Le Tribunal ajoute que l'appréciation quant à la nécessité de l'aide implique une évaluation globale des conditions économiques dans lesquelles l'entreprise en question accomplit les activités relevant du secteur réservé, sans tenir compte des éventuels bénéfices qu'elle peut tirer des secteurs ouverts à la concurrence.

Par ailleurs, les requérants soutenaient que l'absence de comptabilité analytique de La Poste ne permettait pas de s'assurer que l'aide d'État ne contribuait pas à favoriser le secteur des assurances développé par La Poste.

En réponse, le Tribunal indique que, même si à la date de la décision de la Commission, La Poste ne tenait pas de comptabilité analytique permettant de distinguer entre les différents secteurs de son activité, la Commission a néanmoins pu estimer que l'avantage fiscal litigieux n'allait pas au-delà de ce qui est nécessaire pour assurer l'accomplissement des missions d'intérêt public dont La Poste est investie, à savoir notamment l'obligation de maintenir une présence postale en milieu rural, les surcoûts qui en résultent pouvant être supposés correspondre à des pertes équivalentes pour La Poste.
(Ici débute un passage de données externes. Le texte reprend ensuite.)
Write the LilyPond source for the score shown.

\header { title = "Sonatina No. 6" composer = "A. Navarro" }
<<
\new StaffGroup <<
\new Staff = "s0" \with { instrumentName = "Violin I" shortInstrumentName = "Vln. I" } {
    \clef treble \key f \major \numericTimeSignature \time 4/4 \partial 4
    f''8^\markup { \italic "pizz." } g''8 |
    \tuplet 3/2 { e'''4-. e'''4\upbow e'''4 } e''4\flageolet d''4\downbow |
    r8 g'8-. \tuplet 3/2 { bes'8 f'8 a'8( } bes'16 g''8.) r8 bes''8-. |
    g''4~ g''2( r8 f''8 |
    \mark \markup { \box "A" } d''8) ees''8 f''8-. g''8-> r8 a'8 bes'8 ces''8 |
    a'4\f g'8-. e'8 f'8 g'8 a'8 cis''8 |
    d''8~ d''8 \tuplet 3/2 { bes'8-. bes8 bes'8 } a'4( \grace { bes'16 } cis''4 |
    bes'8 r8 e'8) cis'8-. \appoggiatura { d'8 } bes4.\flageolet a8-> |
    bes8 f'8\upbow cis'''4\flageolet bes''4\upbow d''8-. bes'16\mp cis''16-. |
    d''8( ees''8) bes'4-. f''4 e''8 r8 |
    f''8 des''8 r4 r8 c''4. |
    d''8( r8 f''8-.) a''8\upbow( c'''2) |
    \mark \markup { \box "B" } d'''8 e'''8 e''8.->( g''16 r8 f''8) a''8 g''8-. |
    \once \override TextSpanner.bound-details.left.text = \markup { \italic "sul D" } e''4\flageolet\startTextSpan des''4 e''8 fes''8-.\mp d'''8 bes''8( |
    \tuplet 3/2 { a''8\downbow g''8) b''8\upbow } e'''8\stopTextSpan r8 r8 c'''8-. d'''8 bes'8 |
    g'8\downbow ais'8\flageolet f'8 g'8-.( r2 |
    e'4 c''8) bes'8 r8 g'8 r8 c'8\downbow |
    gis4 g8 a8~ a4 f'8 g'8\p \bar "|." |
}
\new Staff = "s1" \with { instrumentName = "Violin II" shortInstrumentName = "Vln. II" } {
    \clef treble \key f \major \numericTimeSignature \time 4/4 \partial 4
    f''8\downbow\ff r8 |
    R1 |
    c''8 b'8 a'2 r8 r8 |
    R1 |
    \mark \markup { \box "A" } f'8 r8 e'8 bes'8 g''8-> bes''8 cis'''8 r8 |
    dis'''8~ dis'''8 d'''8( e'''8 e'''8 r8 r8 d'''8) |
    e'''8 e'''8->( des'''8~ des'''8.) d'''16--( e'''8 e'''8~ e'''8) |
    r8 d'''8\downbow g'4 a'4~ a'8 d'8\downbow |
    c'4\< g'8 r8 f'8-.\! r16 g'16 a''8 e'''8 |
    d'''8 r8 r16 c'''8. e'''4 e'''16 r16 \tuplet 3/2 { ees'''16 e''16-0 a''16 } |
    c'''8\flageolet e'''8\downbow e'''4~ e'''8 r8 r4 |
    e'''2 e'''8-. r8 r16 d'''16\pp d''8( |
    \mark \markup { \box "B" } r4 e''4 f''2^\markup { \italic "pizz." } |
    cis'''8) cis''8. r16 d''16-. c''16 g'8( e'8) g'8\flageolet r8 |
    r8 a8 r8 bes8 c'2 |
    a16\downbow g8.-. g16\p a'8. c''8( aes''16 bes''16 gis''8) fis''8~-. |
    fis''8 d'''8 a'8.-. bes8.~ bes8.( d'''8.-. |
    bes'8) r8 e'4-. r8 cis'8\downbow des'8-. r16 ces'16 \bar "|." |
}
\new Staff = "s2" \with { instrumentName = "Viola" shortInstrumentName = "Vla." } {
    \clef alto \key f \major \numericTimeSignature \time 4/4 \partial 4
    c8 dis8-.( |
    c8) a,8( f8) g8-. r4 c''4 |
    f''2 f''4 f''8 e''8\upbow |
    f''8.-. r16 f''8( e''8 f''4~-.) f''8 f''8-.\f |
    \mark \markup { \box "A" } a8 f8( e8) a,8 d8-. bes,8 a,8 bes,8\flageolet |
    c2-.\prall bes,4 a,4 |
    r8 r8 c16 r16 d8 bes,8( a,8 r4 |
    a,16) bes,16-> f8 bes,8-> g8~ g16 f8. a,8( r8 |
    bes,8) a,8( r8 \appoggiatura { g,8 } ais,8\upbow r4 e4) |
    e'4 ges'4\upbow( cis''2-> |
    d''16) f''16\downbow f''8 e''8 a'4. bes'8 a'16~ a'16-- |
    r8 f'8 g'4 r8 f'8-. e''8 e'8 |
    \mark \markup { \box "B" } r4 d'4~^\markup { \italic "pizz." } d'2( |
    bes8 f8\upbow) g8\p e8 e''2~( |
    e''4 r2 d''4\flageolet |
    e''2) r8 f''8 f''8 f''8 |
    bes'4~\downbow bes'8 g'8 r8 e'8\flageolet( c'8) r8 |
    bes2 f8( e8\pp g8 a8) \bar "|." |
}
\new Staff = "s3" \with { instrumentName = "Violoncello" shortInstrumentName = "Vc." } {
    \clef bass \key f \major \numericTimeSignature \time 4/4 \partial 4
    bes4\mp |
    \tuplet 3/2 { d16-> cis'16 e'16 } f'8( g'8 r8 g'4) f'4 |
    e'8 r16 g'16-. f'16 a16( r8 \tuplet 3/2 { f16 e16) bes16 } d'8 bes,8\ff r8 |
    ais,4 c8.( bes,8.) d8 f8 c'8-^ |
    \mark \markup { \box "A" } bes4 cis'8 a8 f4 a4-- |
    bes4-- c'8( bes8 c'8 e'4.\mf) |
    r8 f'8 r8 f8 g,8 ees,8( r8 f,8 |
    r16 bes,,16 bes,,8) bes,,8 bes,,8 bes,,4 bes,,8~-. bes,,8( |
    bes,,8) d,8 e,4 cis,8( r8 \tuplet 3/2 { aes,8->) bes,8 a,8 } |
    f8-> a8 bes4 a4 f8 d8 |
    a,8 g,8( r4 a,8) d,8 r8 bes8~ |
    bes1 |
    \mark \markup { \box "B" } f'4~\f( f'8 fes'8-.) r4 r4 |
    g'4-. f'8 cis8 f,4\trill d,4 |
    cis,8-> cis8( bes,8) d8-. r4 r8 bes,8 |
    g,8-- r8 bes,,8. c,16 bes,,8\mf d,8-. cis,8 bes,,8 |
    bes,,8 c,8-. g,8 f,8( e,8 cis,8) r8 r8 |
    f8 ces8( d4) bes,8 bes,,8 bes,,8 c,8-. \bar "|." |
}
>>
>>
Le Tribunal examine, en dernier lieu, si la méthode de comparaison, consistant à apprécier le montant de l'aide d'État (soit 1,196 milliard de FF) par rapport au montant des surcoûts de La Poste (soit 1,32 milliard de FF) est appropriée pour s'assurer que l'octroi de l'aide n'entraîne pas de subvention croisée au profit des activités concurrentielles de La Poste.

Sur ce point, le Tribunal considère que, s'agissant d'une aide versée en faveur d'une entreprise chargée de la gestion de services d'intérêt économique général, la possibilité d'une subvention croisée est exclue dans la mesure où le montant de l'aide en question reste inférieur aux surcoûts engendrés par l'accomplissement de la mission particulière impartie à cette entreprise.

En conséquence, le Tribunal rejette le recours.

RAPPEL : un pourvoi, limité aux questions de droit, peut être formé devant la Cour de justice des Communautés européennes, contre cette décision du Tribunal, dans les deux mois à compter de la notification.